Акимушкин весь этот сложный механизм объясняет: «паук научился» - в плане поведения, и «дано природой» - в плане органов для осуществления этого поведения. Это детские объяснения, и никаким случайным отбором все это возникнуть никак не могло.

Тут многократно нарушается правило №1 Дарвина - новое свойство может передаваться только выжившими особями. Если у паука сформировалась модель поведения прыгать от врага в суп на дне кувшина, то, не имея предусмотрительно выпущенной паутины, такие пауки умирают. Паук не может этому «научиться», поэтому Акимушкин лукавит, используя слово «научиться», так как сам прекрасно понимает, что такая сложная модель поведения должна формироваться только при постепенной передаче через наследство ЧАСТЕЙ формируемого навыка и формируемых для этого навыка органов. Но в том и парадокс, что по частям это поведение формироваться просто не может!

Если даже паук каким-то непостижимым путем закрепил наследственно модель поведения – прыгать в суп, выпустив предварительно спасительную нить, то он все равно погибнет в супе без специально созданных для пребывания в супе толстой хитиновой кожи и защиты дыхательных трубочек в виде особой преграды щетинок. Получается, что все пауки, которые наследственно закрепили модель поведения – прыгать в суп с выпущенной нитью, ОБЯЗАНЫ ПОГИБНУТЬ, и некому, собственно, передать по наследству эти важные качества потомкам.

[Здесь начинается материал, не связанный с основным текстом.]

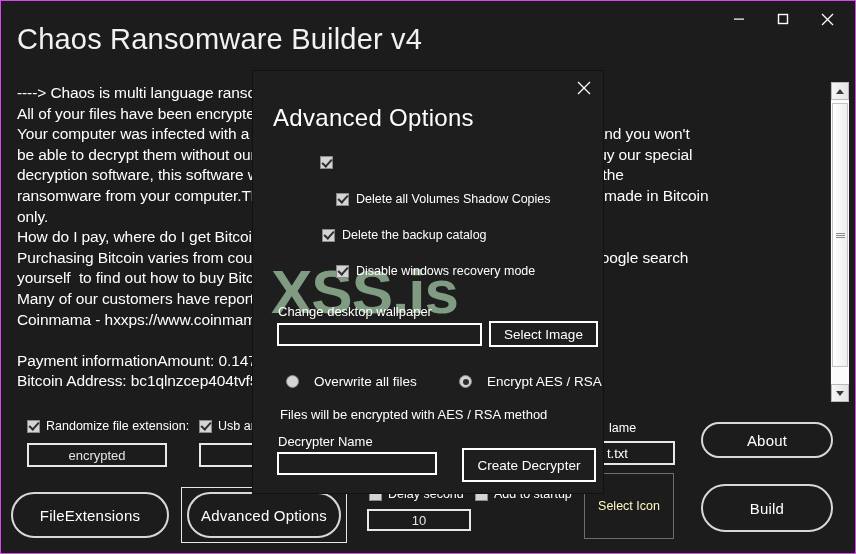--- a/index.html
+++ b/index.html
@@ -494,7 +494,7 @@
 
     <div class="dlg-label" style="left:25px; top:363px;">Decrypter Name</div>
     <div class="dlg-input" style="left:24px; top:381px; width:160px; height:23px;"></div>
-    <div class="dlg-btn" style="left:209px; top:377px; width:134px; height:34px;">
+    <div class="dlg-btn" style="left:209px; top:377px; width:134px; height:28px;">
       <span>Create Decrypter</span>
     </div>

То есть, создание этих видовых свойств (модели поведения и нужных для нее качеств органов) – обрывается в самом начале случайного отбора. Значит, вовсе не случайный отбор это создал.

 

НАВЫКИ – ГОЛОВНАЯ БОЛЬ ДАРВИНИЗМА

Но проблема не только и не столько в формировании новых органов (или их модификации для выполнения новых задач), сколько в формировании новых навыков. Как, например, в описанном выше случае, по мнению Акимушкина, должна наследоваться новая модель поведения паука? А ведь она именно наследуется, так как пауки своих детей ничему не учат, а совершенно оторванные от родителей пауки в полном объеме демонстрируют те же модели поведения.

Дарвинисты считают, что это передается генами. Замечательно! В таком случае получается, что первый паук, который случайно стал спасаться от врагов, падая в суп на дне кувшина и выпуская при этом спасительную нить, обрадовался успеху и ЗАПИСАЛ его в свои гены, предварительно в них что-то стерев в каком-то месте – ведь генетический код весь заполнен. Как он это сделал?

Как вообще можно по своему желанию изменить свою генетическую информацию? Очевидно – никак. В таком случае получается, что паук, умеющий спасаться от врагов падением в суп с выпущенной нитью, - ИЗНАЧАЛЬНО РОДИЛСЯ именно с таким геном, определяющим его новую модель поведения. Случайно родился.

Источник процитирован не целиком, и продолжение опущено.